• _Activity 1_
Print the part of the rubber concrete test text from "In this paper, the" to "to room temperature.".
• _Activity 2_
According to the rubber concrete test text, why were the test blocks dried at high temperature before the dry–wet cycle test? Answer in one to three sentences.
• _Activity 3_
Pick up the rubber concrete test text after its final sentence and carry it on.

• _Given text_
*****

2.3. Test Scheme Design

In this paper, the particle size of rubber particles is taken as the research parameter, and RC is taken as the research object. Among them, rubber particles are used as fine aggregate to replace sand in an equal volume, the dosage is designed to be 10%, and the particle sizes of rubber particles are 0.85 mm, 1–3 mm, and 3–6 mm, respectively. The high temperature of 105 ± 5 °C was set up in the electrothermal constant-temperature drying box to dry the test block, so as to avoid the error influence of the internal moisture of concrete on the dry–wet cycle damage, and the initial quality was weighed after drying and cooling to room temperature.

The dry–wet cycle test was carried out in an electrothermal constant-temperature drying oven. The sample was taken out after soaking in 5% Na₂SO₄ solution for 16 h, and then placed in an oven at 80 °C for 6 h. After drying, it was cooled for 2 h. One dry–wet cycle was 24 h, and the number of dry–wet cycles was 0, 30, 60, 90, and 120 times. To ensure the concentration of sodium chloride solution requirements, the solution was replaced every 30 days. After every 30 dry–wet cycles, the test block was placed in an electrothermal constant temperature drying oven and dried. After wiping the residual sulfate with clear water at both ends of the test block, the drying quality of RC and NC was measured. The NN-4B non-metallic ultrasonic detection analyzer was used to determine the ultrasonic parameters [36]. The sampling period was 0.4 µs and the emission voltage was 500 V.

The cyclic loading and unloading tests were carried out using an RDL-200 electronic creep relaxation tester. Two different test loading paths were designed for RC and NC with different dry–wet cycles, which were the uniaxial compression test path and cyclic loading–unloading test path. The uniaxial compression test adopts displacement control, the speed is set to 1 mm/min, until the test block is destroyed, and the uniaxial compressive failure load of the cylinder is measured. In the cyclic loading and unloading test, the test block is pre-loaded with a 500 N force to ensure the correct alignment and full contact between the test block and the test device. The test process adopts stress control, and the loading and unloading rate is 30 KN/min. The upper limit of the loading load is 60% of the uniaxial compressive failure load, and the lower limit of the unloading load is 100 N. A loading and unloading process is used as a cycle, and a total of 50 cycles are performed.

3. Experimental Results and Analysis

3.1. Appearance Analysis

In the early stage of dry–wet cycle, the appearance of RC specimens with three different rubber particle sizes did not change significantly. With the dry–wet cycle, the pit corrosion on the concrete surface increased significantly or small cracks appeared. The apparent morphology of RC specimens with different rubber particle sizes after 90 and 120 dry–wet cycles is shown in Figure 1.

*****

• _Provided material_

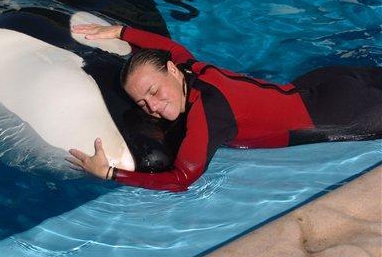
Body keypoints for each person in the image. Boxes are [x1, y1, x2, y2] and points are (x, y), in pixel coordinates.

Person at [66, 24, 382, 192]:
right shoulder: (193, 67)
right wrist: (120, 32)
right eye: (142, 103)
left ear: (173, 72)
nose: (154, 106)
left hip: (343, 116)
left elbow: (180, 180)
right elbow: (170, 48)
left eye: (154, 91)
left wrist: (110, 173)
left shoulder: (209, 112)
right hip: (325, 82)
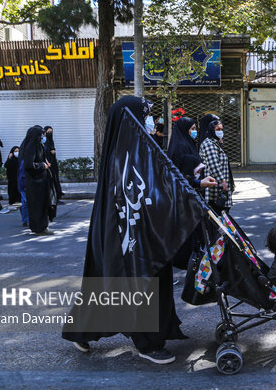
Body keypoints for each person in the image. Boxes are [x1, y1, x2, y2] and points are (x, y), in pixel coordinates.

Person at [63, 95, 206, 365]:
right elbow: (148, 191)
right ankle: (147, 344)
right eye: (146, 114)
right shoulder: (124, 155)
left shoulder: (140, 148)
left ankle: (81, 330)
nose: (151, 120)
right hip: (131, 237)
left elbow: (163, 182)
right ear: (131, 118)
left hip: (148, 234)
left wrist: (195, 185)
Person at [166, 116, 217, 268]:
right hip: (183, 198)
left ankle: (194, 259)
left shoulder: (187, 144)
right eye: (192, 129)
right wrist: (198, 182)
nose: (195, 132)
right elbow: (177, 178)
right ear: (184, 130)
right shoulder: (179, 148)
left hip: (193, 195)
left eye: (195, 129)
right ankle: (184, 261)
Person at [22, 126, 55, 235]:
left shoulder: (39, 145)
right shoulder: (31, 147)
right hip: (34, 183)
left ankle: (42, 226)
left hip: (41, 181)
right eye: (40, 134)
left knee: (42, 205)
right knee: (37, 206)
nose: (42, 136)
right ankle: (39, 228)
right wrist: (43, 165)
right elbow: (28, 165)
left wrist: (45, 162)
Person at [199, 120, 234, 214]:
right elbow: (214, 164)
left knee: (222, 212)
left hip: (220, 185)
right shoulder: (209, 144)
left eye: (222, 129)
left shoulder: (215, 142)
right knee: (218, 211)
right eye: (218, 129)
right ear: (211, 130)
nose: (220, 131)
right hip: (216, 186)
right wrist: (222, 180)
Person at [43, 126, 65, 201]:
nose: (50, 133)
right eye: (48, 131)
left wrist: (53, 151)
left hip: (53, 163)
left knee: (55, 179)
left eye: (51, 132)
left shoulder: (50, 140)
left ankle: (57, 195)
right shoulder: (43, 141)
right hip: (47, 164)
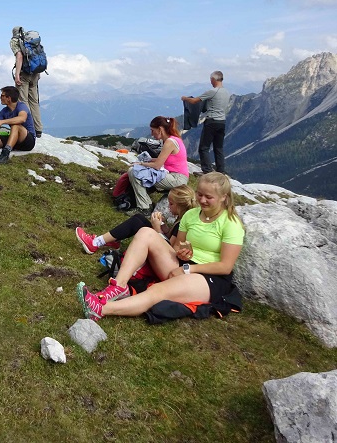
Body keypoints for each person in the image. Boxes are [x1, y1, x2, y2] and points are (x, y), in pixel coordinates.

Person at [76, 172, 244, 321]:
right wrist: (182, 253)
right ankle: (118, 287)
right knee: (145, 232)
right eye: (199, 194)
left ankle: (101, 309)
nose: (202, 200)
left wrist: (187, 269)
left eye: (208, 197)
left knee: (158, 291)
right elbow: (177, 246)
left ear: (224, 197)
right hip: (182, 265)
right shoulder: (191, 215)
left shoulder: (231, 224)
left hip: (208, 277)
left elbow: (225, 267)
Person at [76, 185, 197, 254]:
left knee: (137, 221)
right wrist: (165, 229)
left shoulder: (183, 223)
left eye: (170, 204)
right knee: (139, 219)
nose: (168, 207)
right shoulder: (183, 218)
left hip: (165, 257)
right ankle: (110, 240)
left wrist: (157, 229)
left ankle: (95, 243)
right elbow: (172, 239)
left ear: (179, 206)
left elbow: (170, 249)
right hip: (164, 248)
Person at [126, 116, 189, 216]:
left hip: (177, 179)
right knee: (141, 171)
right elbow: (163, 160)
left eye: (152, 130)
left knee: (134, 172)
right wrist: (149, 160)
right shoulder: (173, 139)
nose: (151, 134)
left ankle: (145, 207)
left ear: (160, 129)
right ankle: (145, 202)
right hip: (176, 176)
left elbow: (157, 165)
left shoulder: (169, 142)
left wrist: (140, 164)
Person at [181, 71, 230, 174]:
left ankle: (207, 171)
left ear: (214, 79)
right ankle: (221, 171)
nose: (210, 81)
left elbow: (195, 101)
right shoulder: (226, 92)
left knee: (204, 148)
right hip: (222, 122)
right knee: (218, 148)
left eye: (211, 79)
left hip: (211, 122)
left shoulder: (212, 92)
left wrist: (185, 98)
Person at [11, 26, 43, 138]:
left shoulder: (15, 41)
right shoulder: (31, 40)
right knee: (34, 101)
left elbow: (19, 57)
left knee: (23, 101)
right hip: (35, 73)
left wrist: (17, 74)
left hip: (24, 74)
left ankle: (28, 128)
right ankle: (38, 129)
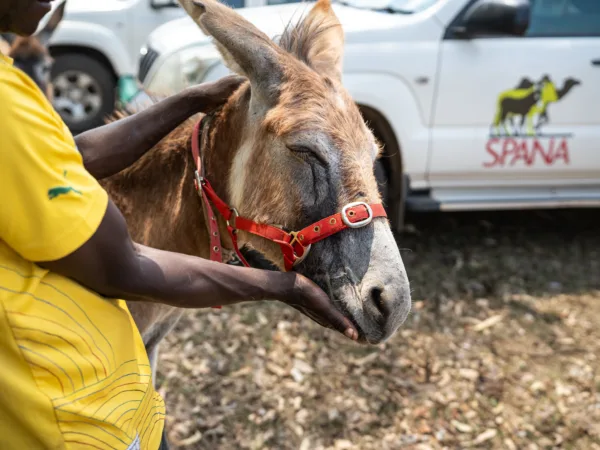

*****

• _Task answer 1_
In this paper, the particle size of rubber particles is taken as the research parameter, and RC is taken as the research object. Among them, rubber particles are used as fine aggregate to replace sand in an equal volume, the dosage is designed to be 10%, and the particle sizes of rubber particles are 0.85 mm, 1–3 mm, and 3–6 mm, respectively. The high temperature of 105 ± 5 °C was set up in the electrothermal constant-temperature drying box to dry the test block, so as to avoid the error influence of the internal moisture of concrete on the dry–wet cycle damage, and the initial quality was weighed after drying and cooling to room temperature.

• _Task answer 2_
The test blocks were dried at 105 ± 5 °C in the electrothermal constant-temperature drying box so that moisture inside the concrete would not introduce error into the dry–wet cycle damage. After drying and cooling to room temperature, their initial mass was weighed.

• _Task answer 3_
As shown in Figure 1a,b, after 90 dry–wet cycles, there are many erosion holes on the surface of the concrete specimen, and the edges of the upper and lower ends are passivated. The cement mortar at the end of the RC specimen with a rubber particle size of 3–6 mm is slightly peeled off, and the damage is the most serious. After 120 dry–wet cycles, the concrete test block is seriously eroded, micro-cracks appear on the surface, the upper and lower ends are passivated, and even some test blocks appear to have fine aggregate shedding, exposing the internal coarse aggregate. This is due to the erosion of sulfate solution, and SO₄²⁻ establishes a three-dimensional transmission area at the end of the test piece to accelerate the erosion process. In the middle and late stages of the dry–wet cycle, the sulfate solution accelerates the deterioration rate of the concrete. With the continuous immersion and drying of water molecules in the RC, the internal pores increase, the cracks gradually penetrate, the internal bonding force and friction force of the concrete decrease, the structure gradually loosens, and the surface of the test block peels off significantly. Secondly, the rubber particles in RC do not participate in the cement hydration reaction, and there is a lack of strong chemical bonding force between rubber particles and other aggregates, resulting in a large gap and accelerating the erosion rate of the sulfate solution. With the increase in the particle size of the rubber particles, the gap around the rubber particles increases, and the range of crystal erosion damage caused by SO₄²⁻ to the concrete increases, which accelerates the invasion of SO₄²⁻. With the progress of the dry–wet cycle, the crystals accumulate in the pores of the concrete, forming a large crystal pressure, resulting in an increase in the pores and the penetration of the cracks, and the concrete surface forms more obvious cracks. The experimental phenomena show that with the increase in dry–wet cycles, the surface damage of RC specimens becomes more serious, and with the increase in rubber particles, the internal voids increase. At this time, the erosion damage of the sulfate solution to RC specimens becomes more serious, and the corrosion resistance of concrete specimens is worse. Among them, the damage of RC samples with a rubber particle size of 3–6 mm is the most serious, and the corrosion resistance of RC samples with a rubber particle size of 0.85 mm is the best.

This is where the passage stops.